Le Réseau Ran'Eau

Ran’Eau, le réseau de référence pour tous les acteurs de l’Eau, l’Assainissement et l’Hygiène à Madagascar

 

L’accès à l’eau et l’assainissement reste un des enjeux majeurs des pays en développement. En 2013, 768 millions de personnes ne disposaient toujours pas d’un point d’eau amélioré (mais 2 milliards de personnes n’étaient pas desservies de manière satisfaisante) et 2,5 milliards de personnes ne bénéficiaient pas d’assainissement « amélioré »[1]. Ces chiffres alarmants sont un frein majeur à la croissance des pays en défaut, la ressource en eau étant incontestablement un vecteur de développement. Madagascar n’échappe donc pas à la tendance et les maladies d’origine hydrique restent d’ailleurs aujourd’hui une des principales causes de morbidité dans l’île.

Malgré un contexte difficile durant ces dernières années, Madagascar s’est engagé dans un processus de décentralisation et dans une réforme du secteur de l’eau et l’assainissement. Dans ce cadre rénové, les opérateurs non-gouvernementaux, privés et publics, sont de plus en plus nombreux à intervenir, et la question de la coordination des actions devient cruciale.

C’est donc face à ces constats que l’association française pS-Eau et l’ONG CITE, avec l’appui technique du GRET, se sont associées en vue d’améliorer l’efficacité et la cohérence des projets d’accès à l’eau et l’assainissement menés par la coopération décentralisée et non-gouvernementale. C’est ainsi qu’est né le réseau Ran’Eau, plateforme qui réunit les acteurs nationaux et internationaux du secteur.

 

Objectifs du réseau

 

Le réseau Ran’Eau a pour objectif d’améliorer la qualité et la quantité des projets d’accès à l’eau et l’assainissement menés par la coopération décentralisée et non-gouvernementale et renforcer leur cohérence avec la stratégie nationale malgache.
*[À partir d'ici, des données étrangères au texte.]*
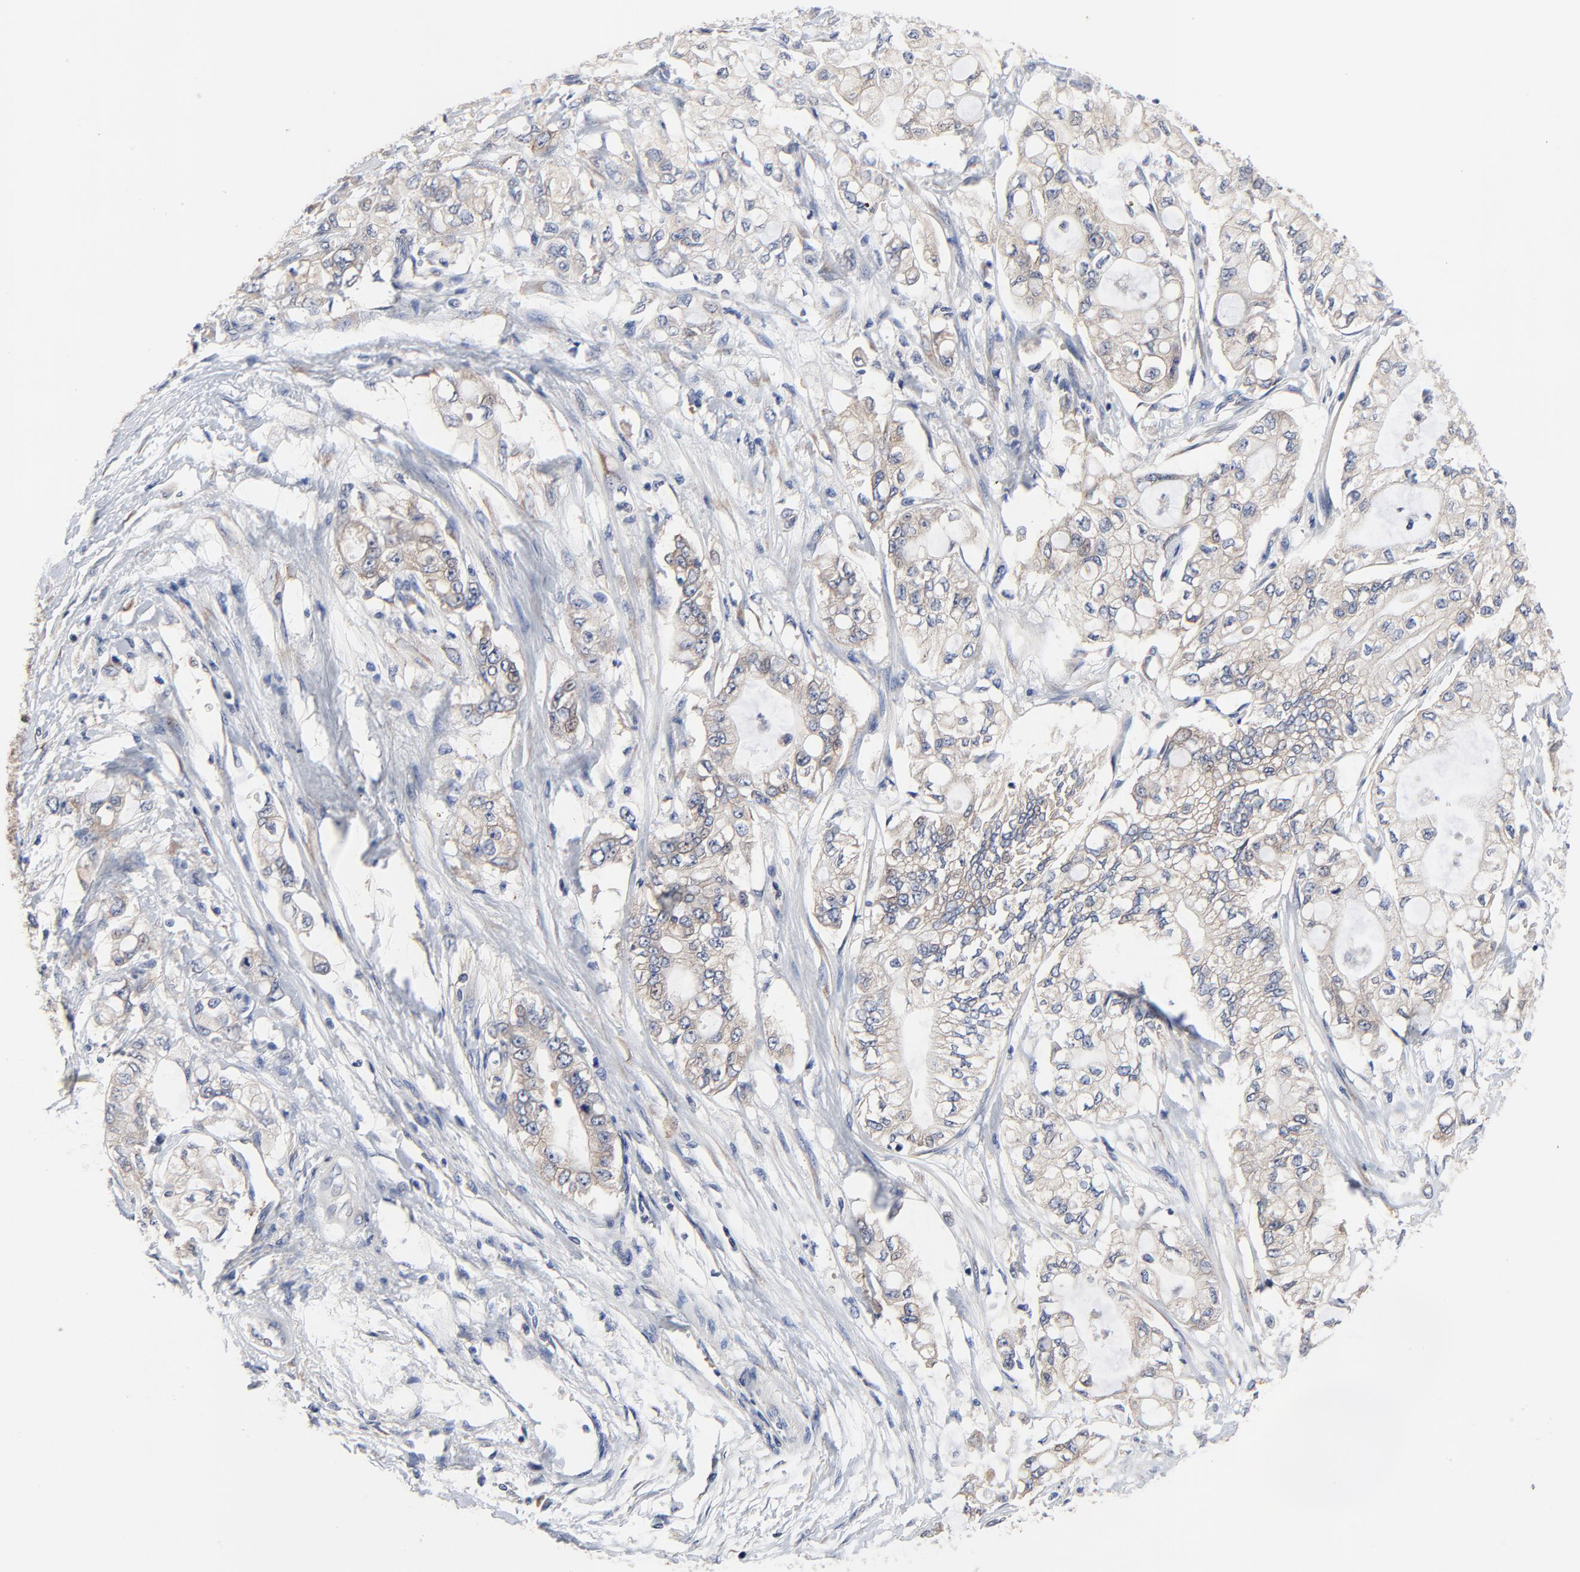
{"staining": {"intensity": "weak", "quantity": "25%-75%", "location": "cytoplasmic/membranous"}, "tissue": "pancreatic cancer", "cell_type": "Tumor cells", "image_type": "cancer", "snomed": [{"axis": "morphology", "description": "Adenocarcinoma, NOS"}, {"axis": "topography", "description": "Pancreas"}], "caption": "Immunohistochemistry photomicrograph of neoplastic tissue: human pancreatic cancer (adenocarcinoma) stained using immunohistochemistry (IHC) shows low levels of weak protein expression localized specifically in the cytoplasmic/membranous of tumor cells, appearing as a cytoplasmic/membranous brown color.", "gene": "VAV2", "patient": {"sex": "male", "age": 79}}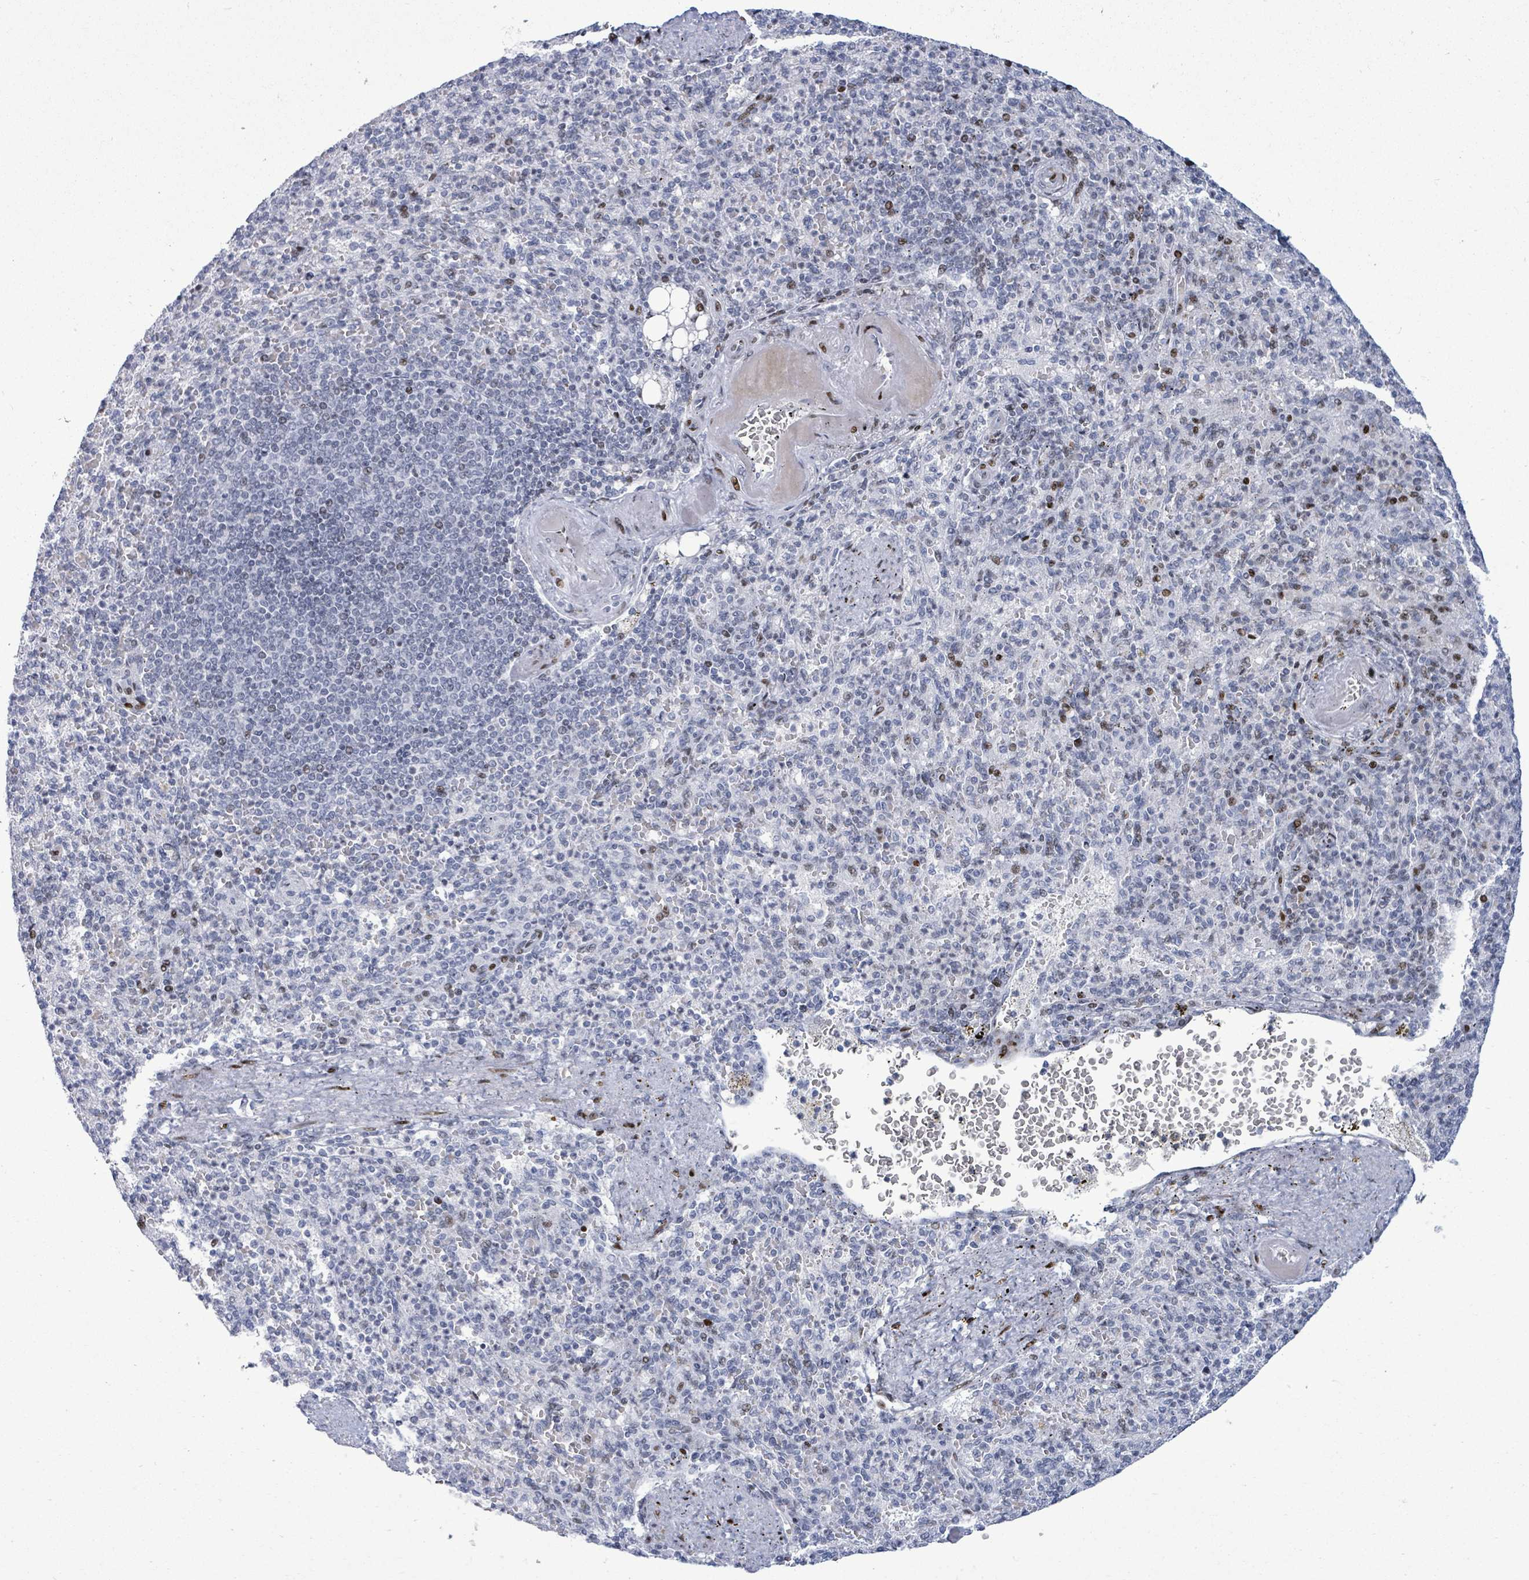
{"staining": {"intensity": "negative", "quantity": "none", "location": "none"}, "tissue": "spleen", "cell_type": "Cells in red pulp", "image_type": "normal", "snomed": [{"axis": "morphology", "description": "Normal tissue, NOS"}, {"axis": "topography", "description": "Spleen"}], "caption": "Cells in red pulp are negative for brown protein staining in normal spleen. (Brightfield microscopy of DAB IHC at high magnification).", "gene": "MALL", "patient": {"sex": "female", "age": 74}}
Pour cela, le réseau Ran’Eau s’efforce de :

  1. Connaitre et valoriser les acteurs et actions de la coopération décentralisée et non-gouvernementale dans le secteur de l’eau et l’assainissement à Madagascar ;
  2. Organiser un espace d’échanges et favoriser le partage d’expériences entre les acteurs du secteur ;
  3. Elaborer et mettre à disposition des ressources utiles aux acteurs du secteur ;
  4. Appuyer les porteurs de projets dans leur démarche en les conseillant et les orientant à l’aide d’informations et d’outils spécifiques.

 

 

 

 


[1] Joint Monitoring Programme (JMP), 2013 ; OMS/UNICEF.